**What to do**
Rewrite the data below with every "common name" changed to "vernacular name" and everything else unchanged, leaving out the pictures.

==== Given records

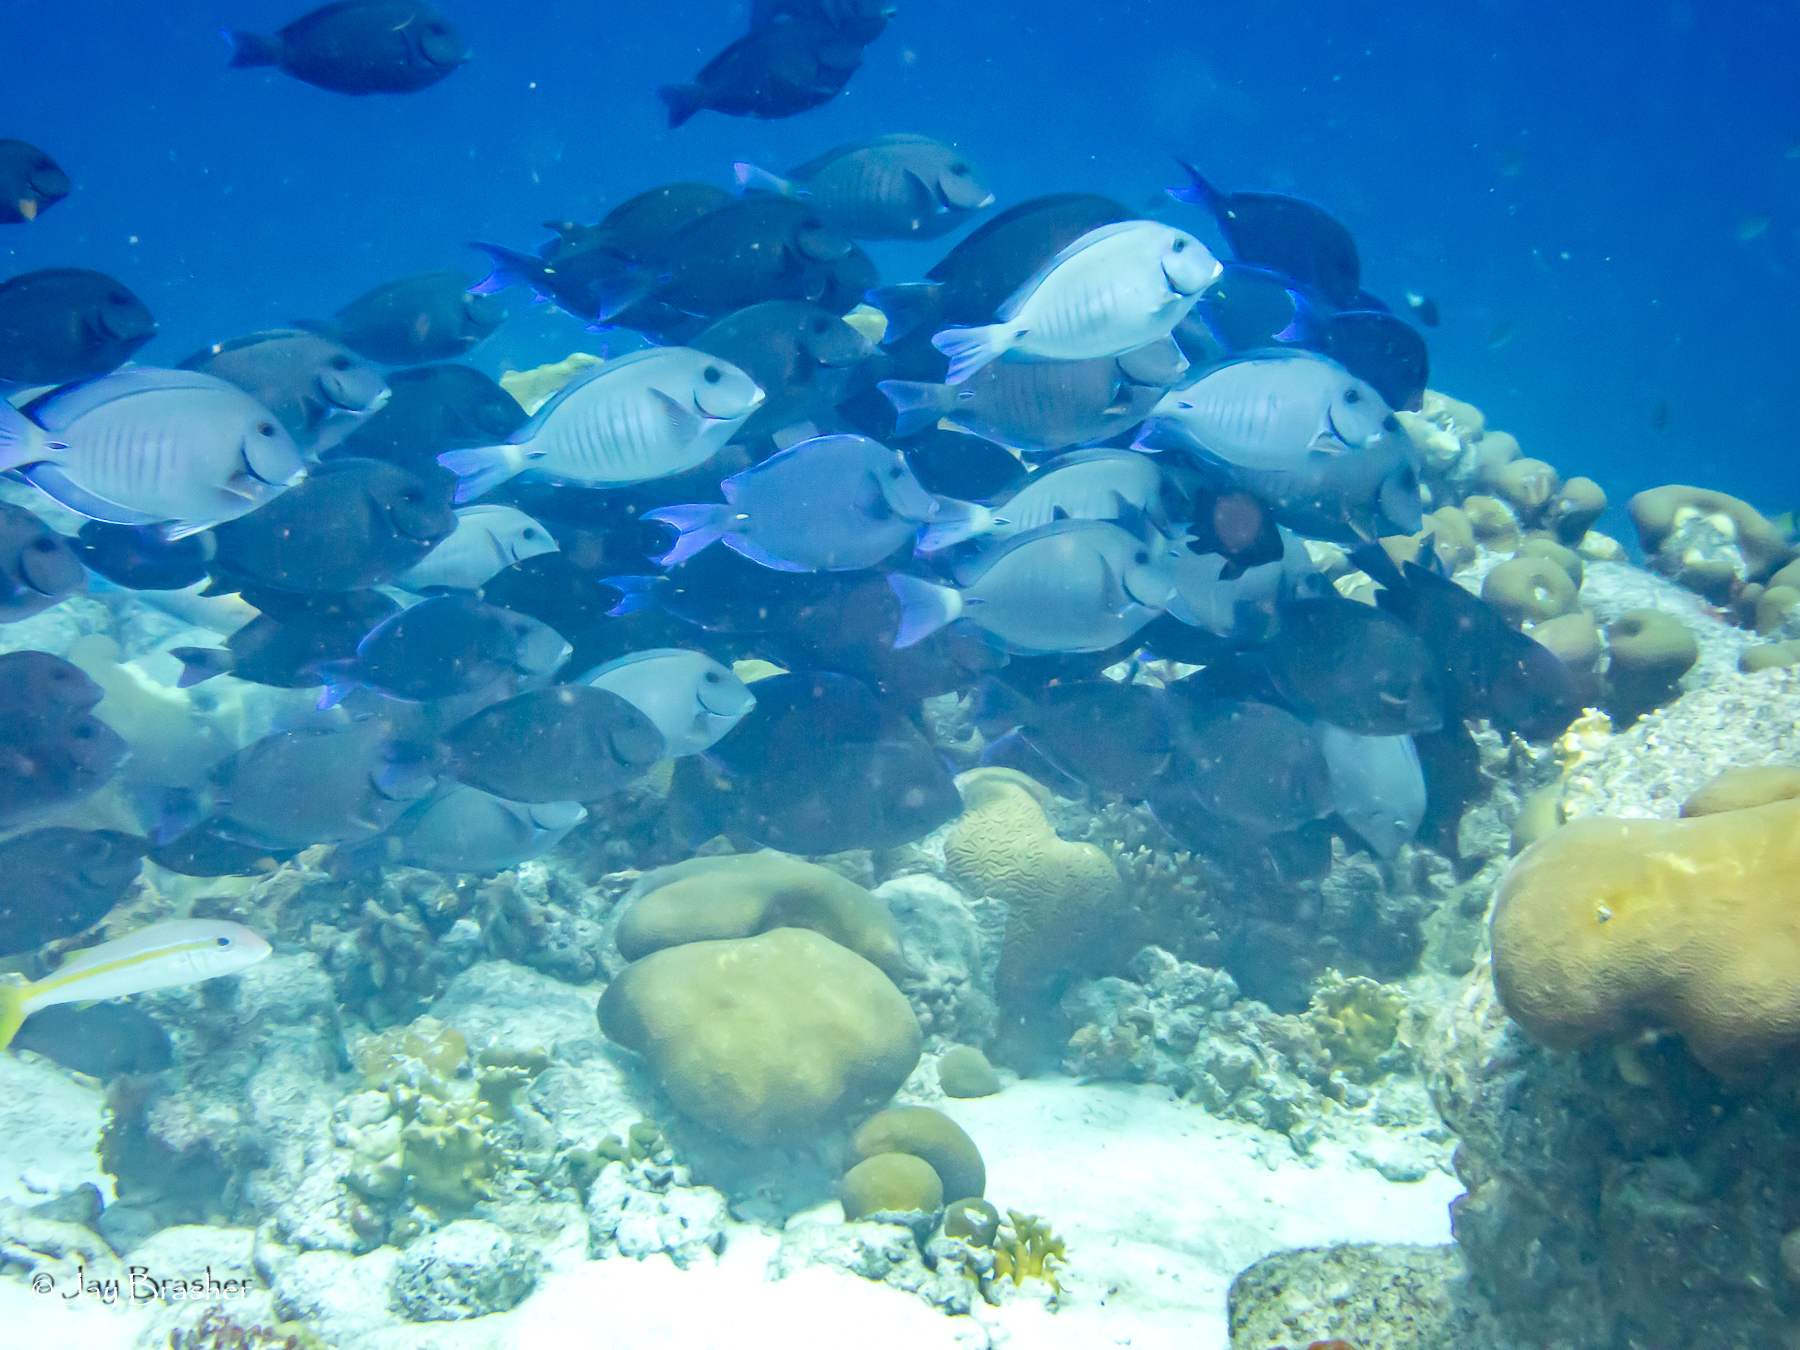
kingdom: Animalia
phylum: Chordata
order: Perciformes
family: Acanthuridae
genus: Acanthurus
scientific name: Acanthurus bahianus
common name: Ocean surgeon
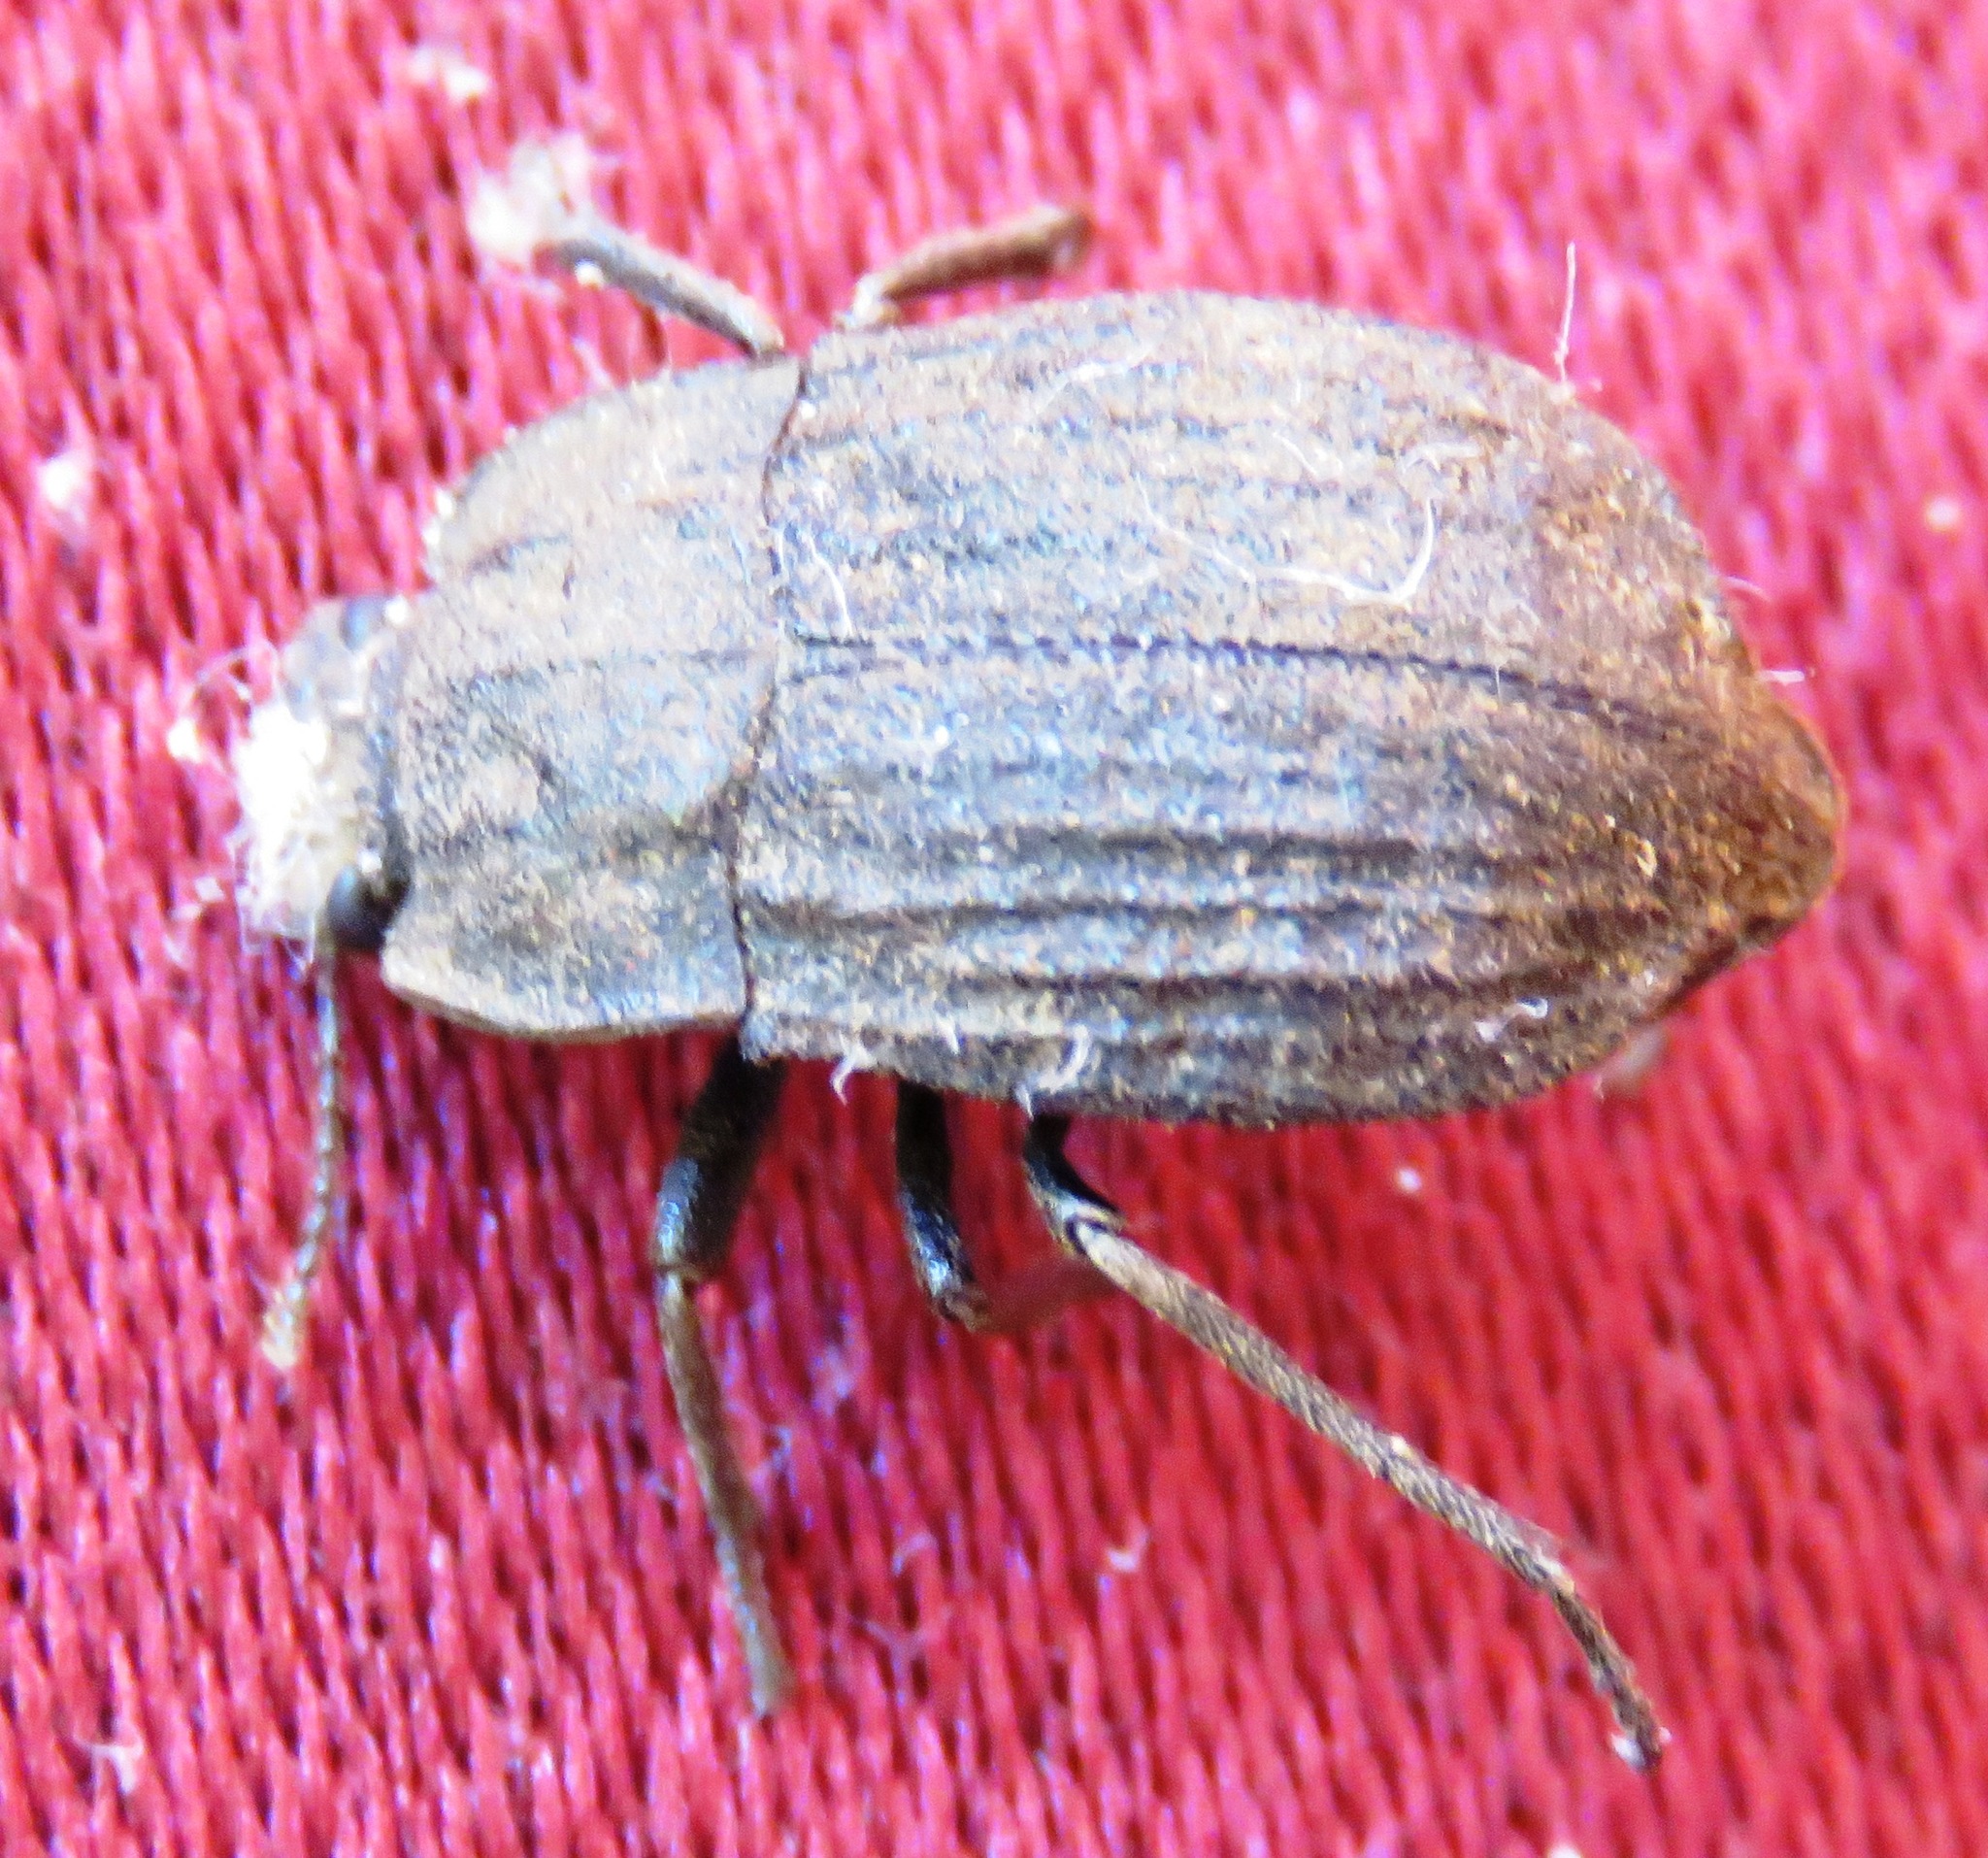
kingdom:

========

**Result**
kingdom: Animalia
phylum: Chordata
order: Perciformes
family: Acanthuridae
genus: Acanthurus
scientific name: Acanthurus bahianus
vernacular name: Ocean surgeon
kingdom:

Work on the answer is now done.